SET PROBLEM: Please gather every line of the items below that contains the word "Кирил", matching its case exactly.

Items in a dataset:
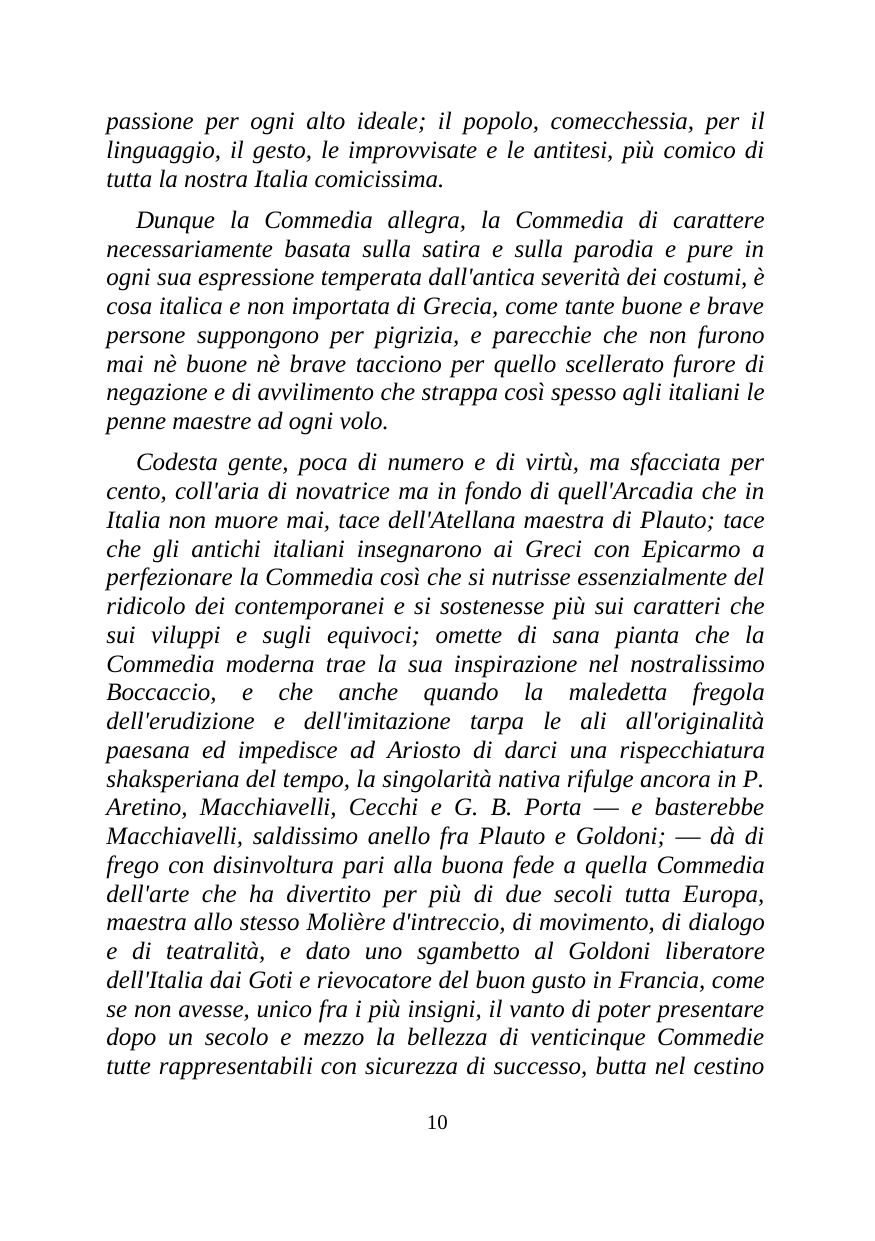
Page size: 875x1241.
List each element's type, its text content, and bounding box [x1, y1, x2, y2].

text Dunque la Commedia allegra, la Commedia di carattere necessariamente basata sulla satira e sulla parodia e pure in ogni sua espressione temperata dall'antica severità dei costumi, è cosa italica e non importata di Grecia, come tante buone e brave persone suppongono per pigrizia, e parecchie che non furono mai nè buone nè brave tacciono per quello scellerato furore di negazione e di avvilimento che strappa così spesso agli italiani le penne maestre ad ogni volo. [106, 205, 768, 435]
text passione per ogni alto ideale; il popolo, comecchessia, per il linguaggio, il gesto, le improvvisate e le antitesi, più comico di tutta la nostra Italia comicissima. [106, 106, 768, 192]
text Codesta gente, poca di numero e di virtù, ma sfacciata per cento, coll'aria di novatrice ma in fondo di quell'Arcadia che in Italia non muore mai, tace dell'Atellana maestra di Plauto; tace che gli antichi italiani insegnarono ai Greci con Epicarmo a perfezionare la Commedia così che si nutrisse essenzialmente del ridicolo dei contemporanei e si sostenesse più sui caratteri che sui viluppi e sugli equivoci; omette di sana pianta che la Commedia moderna trae la sua inspirazione nel nostralissimo Boccaccio, e che anche quando la maledetta fregola dell'erudizione e dell'imitazione tarpa le ali all'originalità paesana ed impedisce ad Ariosto di darci una rispecchiatura shaksperiana del tempo, la singolarità nativa rifulge ancora in P. Aretino, Macchiavelli, Cecchi e G. B. Porta ― e basterebbe Macchiavelli, saldissimo anello fra Plauto e Goldoni; ― dà di frego con disinvoltura pari alla buona fede a quella Commedia dell'arte che ha divertito per più di due secoli tutta Europa, maestra allo stesso Molière d'intreccio, di movimento, di dialogo e di teatralità, e dato uno sgambetto al Goldoni liberatore dell'Italia dai Goti e rievocatore del buon gusto in Francia, come se non avesse, unico fra i più insigni, il vanto di poter presentare dopo un secolo e mezzo la bellezza di venticinque Commedie tutte rappresentabili con sicurezza di successo, butta nel cestino [106, 447, 768, 1080]
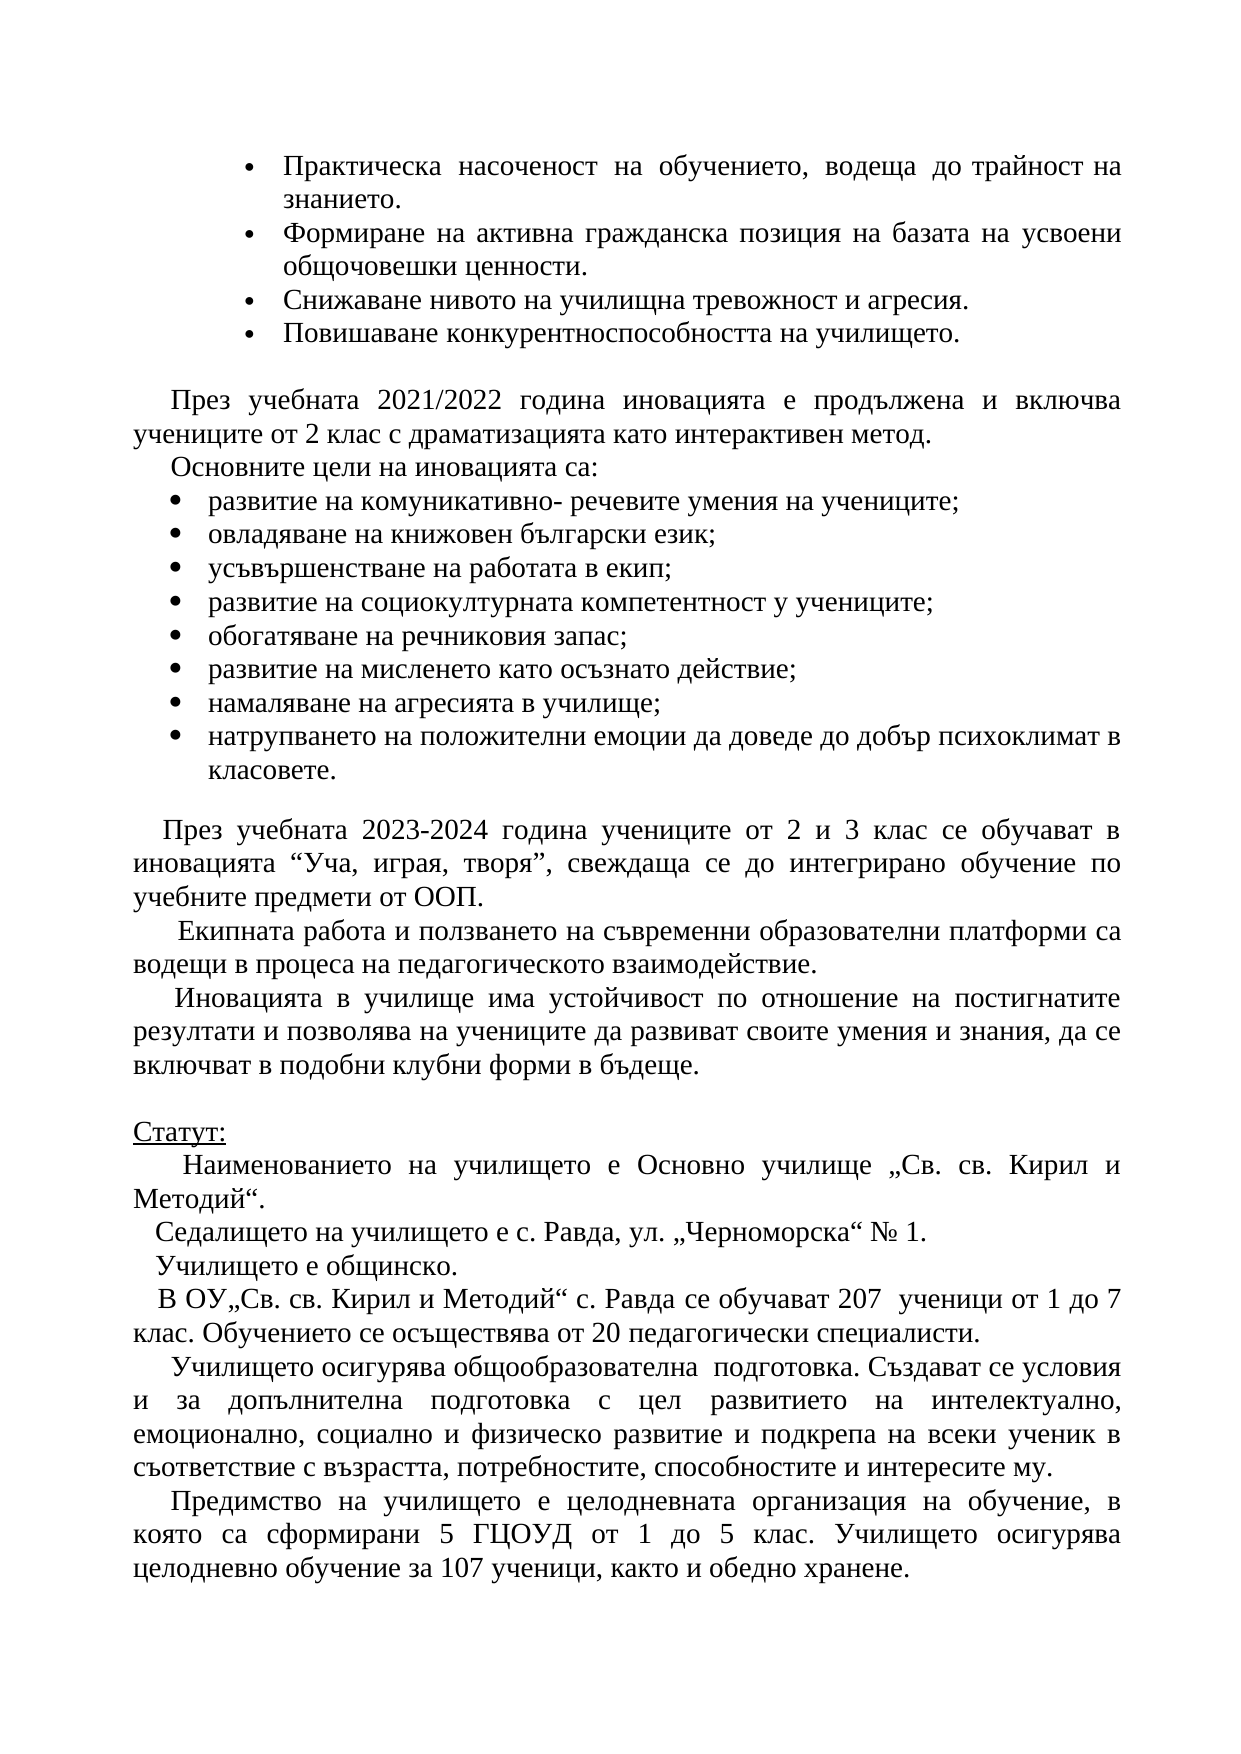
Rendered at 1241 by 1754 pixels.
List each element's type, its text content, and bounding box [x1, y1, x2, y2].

list развитие на комуникативно- речевите умения на учениците; [170, 483, 1122, 517]
list развитие на мисленето като осъзнато действие; [170, 651, 1122, 685]
list Формиране на активна гражданска позиция на базата на усвоени общочовешки ценности. [245, 215, 1122, 282]
text Седалището на училището е с. Равда, ул. „Черноморска“ № 1. [133, 1214, 1122, 1248]
list намаляване на агресията в училище; [170, 685, 1122, 718]
list Повишаване конкурентноспособността на училището. [245, 315, 1122, 349]
text През учебната 2021/2022 година иновацията е продължена и включва учениците от 2 клас с драматизацията като интерактивен метод. [133, 382, 1122, 449]
text В ОУ„Св. св. Кирил и Методий“ с. Равда се обучават 207 ученици от 1 до 7 клас. Обучението се осъществява от 20 педагогически специалисти. [133, 1282, 1122, 1349]
text Предимство на училището е целодневната организация на обучение, в която са сформирани 5 ГЦОУД от 1 до 5 клас. Училището осигурява целодневно обучение за 107 ученици, както и обедно хранене. [133, 1483, 1122, 1583]
list Практическа насоченост на обучението, водеща до трайност на знанието. [245, 148, 1122, 215]
list натрупването на положителни емoции да доведе до добър психоклимат в класовете. [170, 718, 1122, 786]
text Училището осигурява общообразователна подготовка. Създават се условия и за допълнителна подготовка с цел развитието на интелектуално, емоционално, социално и физическо развитие и подкрепа на всеки ученик в съответствие с възрастта, потребностите, способностите и интересите му. [133, 1349, 1122, 1483]
text Основните цели на иновацията са: [133, 449, 1122, 483]
text Наименованието на училището е Основно училище „Св. св. Кирил и Методий“. [133, 1147, 1122, 1214]
text Иновацията в училище има устойчивост по отношение на постигнатите резултати и позволява на учениците да развиват своите умения и знания, да се включват в подобни клубни форми в бъдеще. [133, 980, 1122, 1080]
list овладяване на книжовен български език; [170, 517, 1122, 550]
text Статут: [133, 1114, 1122, 1147]
list усъвършенстване на работата в екип; [170, 550, 1122, 584]
text Училището е общинско. [133, 1248, 1122, 1282]
list Снижаване нивото на училищна тревожност и агресия. [245, 282, 1122, 315]
list развитие на социокултурната компетентност у учениците; [170, 584, 1122, 618]
text През учебната 2023-2024 година учениците от 2 и 3 клас се обучават в иновацията “Уча, играя, творя”, свеждаща се до интегрирано обучение по учебните предмети от ООП. [133, 812, 1122, 913]
list обогатяване на речниковия запас; [170, 618, 1122, 651]
text Екипната работа и ползването на съвременни образователни платформи са водещи в процеса на педагогическото взаимодействие. [133, 913, 1122, 980]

SOLUTION FOR THIS EXERCISE:
text В ОУ„Св. св. Кирил и Методий“ с. Равда се обучават 207 ученици от 1 до 7 клас. Обучението се осъществява от 20 педагогически специалисти. [133, 1282, 1122, 1349]
text Наименованието на училището е Основно училище „Св. св. Кирил и Методий“. [133, 1147, 1122, 1214]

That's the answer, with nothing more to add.